With the large-scale introduction of steam, a hitherto unprecedented number of unskilled labourers was now needed to man the saloons, decks and engine rooms of the growing fleet of British merchant vessels, passenger liners and warships.
Valentini’s Lascari-bat
It was during these times that A. L. Valentini compiled Lascari-bat. Little is known about Valentini other than that he served in the Peninsular and Oriental Steam Navigation Company (P&O), one of the largest employers of lascars. The first edition was published in 1896, nearly a century after Roebuck’s naval dictionary, and the times and vessels on which lascars served had significantly changed.
Compared to Roebuck’s, Valentini’s phrasebook is very pragmatic in its structure and contents. For instance, it only contains two pages of conjugated verbs, ‘to give the reader some idea of the forms of verbs in their various moods and tenses.’ Valentini instead focused on phrases and vocabulary which he had deemed useful for working on board the ocean-faring vessels of his time.
While some commands such as ‘After six o’clock go aft’, ‘Hoist the Yard a little’ or ‘Scrub forward first’ seem reasonable and essential for the work on board a sea-faring vessel, but the phrasebook also includes phrases used to rebuke lascars.

> _Dataset extract_
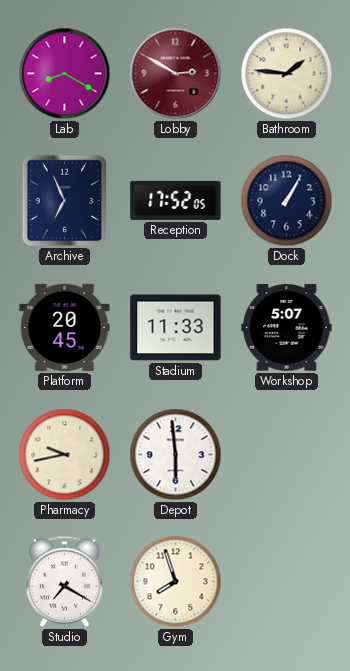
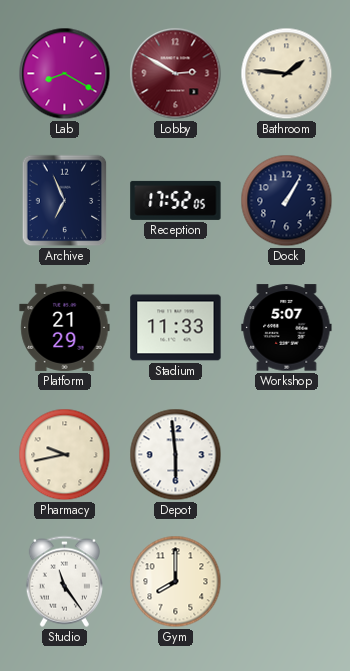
Platform: 20:45 -> 21:29
Studio: 7:20 -> 11:24
Gym: 7:57 -> 8:00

> _What you need to do_
a. Answer these from the text on Valentini's phrasebook, one per line:
(i) Which company did Valentini serve in?
(ii) In what year was the first edition of Lascari-bat published?
(iii) How many pages of conjugated verbs does the phrasebook contain?
b. Carry on the text about Valentini's phrasebook from its last sentence.

> _Per-task outputs_
a.
(i) The Peninsular and Oriental Steam Navigation Company (P&O)
(ii) 1896
(iii) Two

b.
Today, one might for instance question why a collection of ‘useful sentences used in the daily-routine of modern passenger steamers’ so readily included phrases such as ‘You are very lazy, you talk too much’; or ‘Sometimes you are alright, and sometimes perfectly stupid’.
As Valentini included such phrases of ‘daily-routine’, it could be argued that harsh language was all too commonly used by officers towards their subordinates. It is pertinent to point out though, that European officers generally thought of lascars as inferior, and this would have been reflected in how they spoke and communicated with them.
The language used toward lascars certainly would have reflected the socio-political circumstances of their time and likely would have been coloured by racially-loaded stereotypes and misconceptions of a wrongfully perceived European superiority – on board as well as on shore.
Lascars in Britain
By the time steam vessels had been introduced on a larger scale, the British public had already become aware of the growing numbers of lascars employed by British companies.
On board European ships, many lascar sailors had found their way to the British Isles but as the Navigation Acts restricted foreign sailors on outbound journeys, most shipping companies were unable or unwilling to rehire lascars for voyages to Asia.
Many lascars subsequently became destitute in British port cities and ended up in the streets and poor houses; some found their way back home – one way or another – while others settled in Britain, married and eventually made themselves a home.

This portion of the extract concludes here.